発達障害児に対するサービス
一方で民間分野の課題もある。「儲かるから」という目的だけで、専門家の知見を取り入れずトラブルに発展するケースもあるからだ。12年に児童福祉法が改正され、発達障害児に対するサービスの量的緩和が図られた結果、特に学齢期の子たちの放課後預かりを目的とした「放課後等デイサービス」事業所数が激増したが「療育」とは程遠いお粗末な施設も存在するようになってしまった。
福岡を中心に発達障害児支援事業「UNICO」を開始したウェルモの鹿野佑介社長はこの分野における質の改善を政府に提言している。「現状では受け入れる児童数に対する職員の数や施設の面積数など、設備面がクリアしていれば開設可能です。今後はぜひ専門的な療育を行う施設としての質もポイントとして評価してほしいと求めています」。
親も無数に存在する施設を選ぶ際の基準がわからず、長時間の預かりが可能か、車の送迎があるかなど目先のサービスを優先しがちだ。
公立学校、民間塾それぞれの可能性と課題が見えてきたが、最後に改めて提言したいのは、やはり公立学校における制度の見直しだ。
発達障害児を持つ家庭のすべてが、子どもの療育に時間と労力、資力を費やせるわけではない。選択肢が豊富な都心部の一部の「意識高い系」家庭のみが、上質な療育を子に受けさせられる構図は改善されていくべきだろう。発達障害は放置すれば、学級崩壊や不登校などの二次障害につながる。本来「障害」でないはずの子どもを障害者にせずその子の特性が人生を明るく彩るような教育を選べるよう、家庭と教育機関、民間多方面からの改善を期待したい。
▼「枚挙にいとまがない」発達障害傾向の偉人たち
古今東西、“発達障害”の傾向を持つ偉人は枚挙にいとまがない。科学の分野においてはエジソンやアインシュタイン、音楽ではモーツァルトやフレディ・マーキュリー、美術ではゴッホやミケランジェロ、作家のジェームズ・ジョイスや芥川龍之介などはそのほんの一例だ。もちろん現代の精神科医が直接診察することができない以上、正確な診断を下すことはできない。
だが日記や書簡、同時代人の回想などからは、彼らの色濃い特性が浮かび上がってくる。近年ではアップルのスティーブ・ジョブズやマイクロソフトのビル・ゲイツ、ハリウッドではトム・クルーズやスティーブン・スピルバーグ、日本でも俳優の栗原類さんや歌手の米津玄師さんなどが、それぞれの診断名や特性についてカミングアウトしている。
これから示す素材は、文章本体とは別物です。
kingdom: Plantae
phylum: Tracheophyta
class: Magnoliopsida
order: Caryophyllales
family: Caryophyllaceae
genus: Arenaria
彼らの人生から学べることは何だろう。彼らは決して“秀才”ではなかった。少なくとも多くの学校や家庭で望まれるような「素直でお友達が多く、運動も勉強も得意な良い子」ではなかった。むしろ得意・不得意の凸凹が激しいからこそ、「これ」と定めた分野に集中できたし、場の空気を読み周囲を忖度しないからこそ、常識破りの創作や研究、起業を可能としたともいえる。